Sustaining Pakistan-Sponsored Terrorism: The Nuclear
Balance of Terror
Subodh Atal,
June 2000
Recent US intelligence reports indicate that Pakistan's
nuclear arsenal is much larger than previously publicized. An estimate of up
to 100 warheads, or five times that of India, has now been reported by US
intelligence sources. These newly publicized estimates bring into the open the
impotency of India, US and the entire western world in combating international
terrorism.
A decade ago in 1990, at the outset of the terrorist
war in Jammu and Kashmir inspired and supported by Pakistan, India threatened
to attack terrorist bases and supply lines in Pakistani territory in order to
bring about an early end to the violence. Such an action would have repeated
the events of 1965, when Pakistan sent mujahideen and tribals supported by its
own military across the Line of Control in the state, and India countered by
opening several fronts that effectively routed the Pakistani proxy war.
In 1990, however, the equation had changed
drastically.
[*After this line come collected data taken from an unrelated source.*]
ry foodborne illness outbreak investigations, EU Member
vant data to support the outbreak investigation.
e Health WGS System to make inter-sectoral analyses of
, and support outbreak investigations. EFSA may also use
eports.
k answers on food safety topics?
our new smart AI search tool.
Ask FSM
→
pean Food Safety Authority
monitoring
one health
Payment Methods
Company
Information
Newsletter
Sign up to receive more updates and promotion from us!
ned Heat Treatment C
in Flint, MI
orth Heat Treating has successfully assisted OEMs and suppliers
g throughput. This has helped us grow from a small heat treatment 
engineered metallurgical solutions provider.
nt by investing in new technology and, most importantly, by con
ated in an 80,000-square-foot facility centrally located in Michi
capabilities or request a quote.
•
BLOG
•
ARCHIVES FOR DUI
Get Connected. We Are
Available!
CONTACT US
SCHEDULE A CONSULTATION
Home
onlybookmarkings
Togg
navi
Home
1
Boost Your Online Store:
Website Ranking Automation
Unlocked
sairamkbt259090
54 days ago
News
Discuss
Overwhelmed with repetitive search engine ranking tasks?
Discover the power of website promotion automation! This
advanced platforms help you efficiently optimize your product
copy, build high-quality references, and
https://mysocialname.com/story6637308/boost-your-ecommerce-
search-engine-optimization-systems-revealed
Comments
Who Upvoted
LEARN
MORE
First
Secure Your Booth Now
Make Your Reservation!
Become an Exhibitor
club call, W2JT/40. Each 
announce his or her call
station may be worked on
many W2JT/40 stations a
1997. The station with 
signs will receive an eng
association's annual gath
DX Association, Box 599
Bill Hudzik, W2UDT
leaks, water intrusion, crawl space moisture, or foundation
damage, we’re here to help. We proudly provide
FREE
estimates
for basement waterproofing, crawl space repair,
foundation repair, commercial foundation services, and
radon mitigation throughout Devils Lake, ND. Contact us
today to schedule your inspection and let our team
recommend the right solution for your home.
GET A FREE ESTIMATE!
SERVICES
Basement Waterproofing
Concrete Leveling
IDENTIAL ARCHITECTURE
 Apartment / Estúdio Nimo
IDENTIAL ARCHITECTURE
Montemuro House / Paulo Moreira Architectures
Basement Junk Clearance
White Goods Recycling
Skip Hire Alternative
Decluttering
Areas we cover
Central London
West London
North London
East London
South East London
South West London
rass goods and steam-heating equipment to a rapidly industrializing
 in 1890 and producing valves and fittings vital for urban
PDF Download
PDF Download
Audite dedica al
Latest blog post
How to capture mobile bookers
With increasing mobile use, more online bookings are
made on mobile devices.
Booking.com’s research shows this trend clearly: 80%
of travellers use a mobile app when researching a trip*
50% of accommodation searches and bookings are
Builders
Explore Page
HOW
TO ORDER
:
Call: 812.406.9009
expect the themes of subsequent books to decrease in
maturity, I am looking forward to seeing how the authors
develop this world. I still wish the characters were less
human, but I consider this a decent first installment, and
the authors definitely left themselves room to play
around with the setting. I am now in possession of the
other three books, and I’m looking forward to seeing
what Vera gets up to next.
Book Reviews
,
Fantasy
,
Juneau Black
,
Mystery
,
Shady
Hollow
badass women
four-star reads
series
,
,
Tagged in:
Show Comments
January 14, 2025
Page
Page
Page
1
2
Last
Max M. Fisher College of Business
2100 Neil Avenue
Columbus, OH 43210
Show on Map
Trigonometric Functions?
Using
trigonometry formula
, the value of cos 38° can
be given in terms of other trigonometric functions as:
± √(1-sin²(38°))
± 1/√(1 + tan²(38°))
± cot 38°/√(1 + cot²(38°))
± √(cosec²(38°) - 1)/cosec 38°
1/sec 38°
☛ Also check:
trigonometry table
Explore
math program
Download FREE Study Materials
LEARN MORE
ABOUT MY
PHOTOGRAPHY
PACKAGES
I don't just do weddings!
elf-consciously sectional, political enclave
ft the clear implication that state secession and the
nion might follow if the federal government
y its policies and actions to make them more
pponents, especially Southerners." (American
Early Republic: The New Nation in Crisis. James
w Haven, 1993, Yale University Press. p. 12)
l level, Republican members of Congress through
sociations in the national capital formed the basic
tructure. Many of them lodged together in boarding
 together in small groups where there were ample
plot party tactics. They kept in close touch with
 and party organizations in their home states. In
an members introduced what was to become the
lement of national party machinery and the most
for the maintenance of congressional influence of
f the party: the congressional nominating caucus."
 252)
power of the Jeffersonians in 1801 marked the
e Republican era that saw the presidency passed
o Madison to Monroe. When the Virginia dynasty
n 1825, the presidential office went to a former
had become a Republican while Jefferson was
Pakistan, as reported by award-winning New Yorker reporter
Seymour Hersh, used its newly built nuclear arsenal as its ultimate blackmail
threat. Reportedly, US-supplied Pakistani F-16s were armed with nuclear
weapons, and India was dissuaded from using surgical strikes against terrorist
bases to quickly end the terrorist insurgency. The Pakistani nuclear threats
have continued during the past decade, and were reemphasized during the Kargil
skirmishes in 1999. Indian authorities, concerned about nuclear retaliation
against Indian population centers, stayed just inside their side of the Line
of Control in Jammu and Kashmir state. This is clearly the only situation in
history where a country has used nuclear blackmail in terrorist operations
against another nation.
The recent reports about the overwhelming superiority
of the Pakistani nuclear arsenal thus provide a powerful glimpse into the
actions (or lack of actions) of both the Indian and the United States
governments in countering what is regarded by both countries as the premier
terrrorist threat in the world. The Indian government is conciously treading
lightly, and willing to undergo a slow bleed in Jammu and Kashmir despite the
magnitude of the daily death and destruction unleashed by Pakistan-sponsored
terrorist groups.
Furthemore, many observers have been surprised by the
weak-kneed response by the US administration to Pakistan's continued
involvement as a major entity of a terrorist "hub". Amos Perlmutter
(Washington Times, May 24, 2000) recently questioned the US State Department's
contradictory handling of Pakistani terrorism. Ex-US Ambassador Arthur Davis
also has expressed identical sentiments.
However, the recent revelation of the size of
Pakistani nuclear arsenal provides a very likely explanation of the impotent
US response to what is clearly the largest international terrorist threat.
With 100 nuclear warheads now in place, Pakistan is one of the rogue states
that the US itself perceives a future threat from. While North Korea, Iran and
Iraq are far away from a successful nuclear weapons program, Pakistan has
planes and missiles armed and ready. With no record of successful democracy,
and military and civilian governments alike clearly controlled by Islamic
terrorist groups that threaten the US regularly, Pakistan is likely viewed by
the State Department as the most credible nuclear threat in the coming decade.
Kashmir Information Network believes that the recent explanations provided by
the US State Department about its refusal to declare Pakistan a terrorist
sponsor are misleading at best. The real reason may be that, until the US has
a strategic missile defense system in place, it is in no position to pursue an
aggressive policy against an unstable country with 100 nuclear warheads
controlled by anti-US and anti-western Islamic fundamentalist groups that
collaborate and co-train with the likes of Osama Bin-Laden.